January saw The Frequency D’Ici take shelter in the church after an apocalyptic flood, in a scratch performance of Free Time Radical.
In June 1157 Performance Group’s Tao of Hamlet deconstructed the classic text in a haunting, evocative and richly visual experience.
Not to be outshone, in March the Arts Centre youtheatre presented an innovative mad-Brechtian-science-lab Life of Galileo and a delightfully quirky, psychedelic and immersive Alice in Wonderland in July.
Each of these productions transformed the energy of the space, and the relationship of the audience to it, in a new and exciting way.
Last night was the turn of Robert James Anderson in a solo show which encompassed piano playing, running, original and haunting love songs, delicate poetry, strutting his stuff beneath a disco mirror ball while women tucked dollar bills in his pink underwear (in a neat bit of audience interaction in response to his written instructions) strong coffee and green tea, a suspended mirror, video, acting as his own lighting and sound technician and culminating in possibly the first live art/performance art experience in Jersey Arts Centre’s 27 year history.
Belying the T shirt he wore at one point which read ‘Average at Best’, RJA is multi-talented, and good at judging mood and at modulating his relationship with his audience, moving fluidly between comedy and intimacy and eliciting participation at key moments.

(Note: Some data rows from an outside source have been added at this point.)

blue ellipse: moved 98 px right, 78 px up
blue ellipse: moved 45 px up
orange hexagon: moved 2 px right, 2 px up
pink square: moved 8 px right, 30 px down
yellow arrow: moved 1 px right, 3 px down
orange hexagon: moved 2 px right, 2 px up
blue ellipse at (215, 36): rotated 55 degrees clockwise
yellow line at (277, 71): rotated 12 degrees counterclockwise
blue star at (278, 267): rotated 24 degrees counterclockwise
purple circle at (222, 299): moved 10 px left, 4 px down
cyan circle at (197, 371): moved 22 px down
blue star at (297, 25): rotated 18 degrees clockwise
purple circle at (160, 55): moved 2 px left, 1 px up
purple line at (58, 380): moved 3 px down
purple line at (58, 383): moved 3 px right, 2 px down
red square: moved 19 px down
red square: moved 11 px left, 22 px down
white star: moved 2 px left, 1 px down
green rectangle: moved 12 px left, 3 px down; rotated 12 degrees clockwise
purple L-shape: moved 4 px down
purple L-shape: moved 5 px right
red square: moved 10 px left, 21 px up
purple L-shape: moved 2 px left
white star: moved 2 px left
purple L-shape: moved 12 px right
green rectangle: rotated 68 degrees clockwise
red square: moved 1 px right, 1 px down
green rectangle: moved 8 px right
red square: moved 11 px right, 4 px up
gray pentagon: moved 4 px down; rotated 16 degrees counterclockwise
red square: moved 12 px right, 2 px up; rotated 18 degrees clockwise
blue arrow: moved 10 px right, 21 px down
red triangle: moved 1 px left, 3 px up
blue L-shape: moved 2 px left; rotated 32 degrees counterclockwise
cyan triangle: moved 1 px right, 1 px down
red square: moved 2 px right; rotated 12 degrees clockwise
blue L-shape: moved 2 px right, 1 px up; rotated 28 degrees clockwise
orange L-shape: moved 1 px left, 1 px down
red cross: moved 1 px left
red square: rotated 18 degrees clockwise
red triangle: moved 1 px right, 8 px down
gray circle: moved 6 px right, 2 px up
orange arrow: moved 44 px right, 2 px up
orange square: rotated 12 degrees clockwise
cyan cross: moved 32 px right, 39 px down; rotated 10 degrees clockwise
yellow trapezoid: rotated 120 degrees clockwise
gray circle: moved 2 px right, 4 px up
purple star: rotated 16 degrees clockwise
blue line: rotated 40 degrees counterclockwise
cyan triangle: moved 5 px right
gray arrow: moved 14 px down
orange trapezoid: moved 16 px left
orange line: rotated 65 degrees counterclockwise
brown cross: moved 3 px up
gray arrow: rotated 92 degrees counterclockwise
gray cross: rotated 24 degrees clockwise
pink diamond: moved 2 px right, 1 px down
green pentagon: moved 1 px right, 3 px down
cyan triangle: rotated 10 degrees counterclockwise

The highlight of the evening for me and many others was the live art sequence in which audience members used paintbrushes to coat his now naked body in treacle (which dripped off him onto paper in luxuriously viscous drips) and others then washed his body in a tender ceremony of almost religious simplicity, which it was a privilege to see.
This was a show of many parts and which could be developed further in different directions. Expectations about rehearsing and perfection versus spontaneity and liveness differ between theatre and performance art practice. At times I imagined I was in a Manhattan loft apartment watching the unfolding story of a character, who might or might not be Robert James Anderson, going about his day, exercising, dressing, composing poetry and singing torch songs.
There was a baring of skin but also a baring of emotion and, what held it all together, a generosity of spirit that engaged and embraced the audience.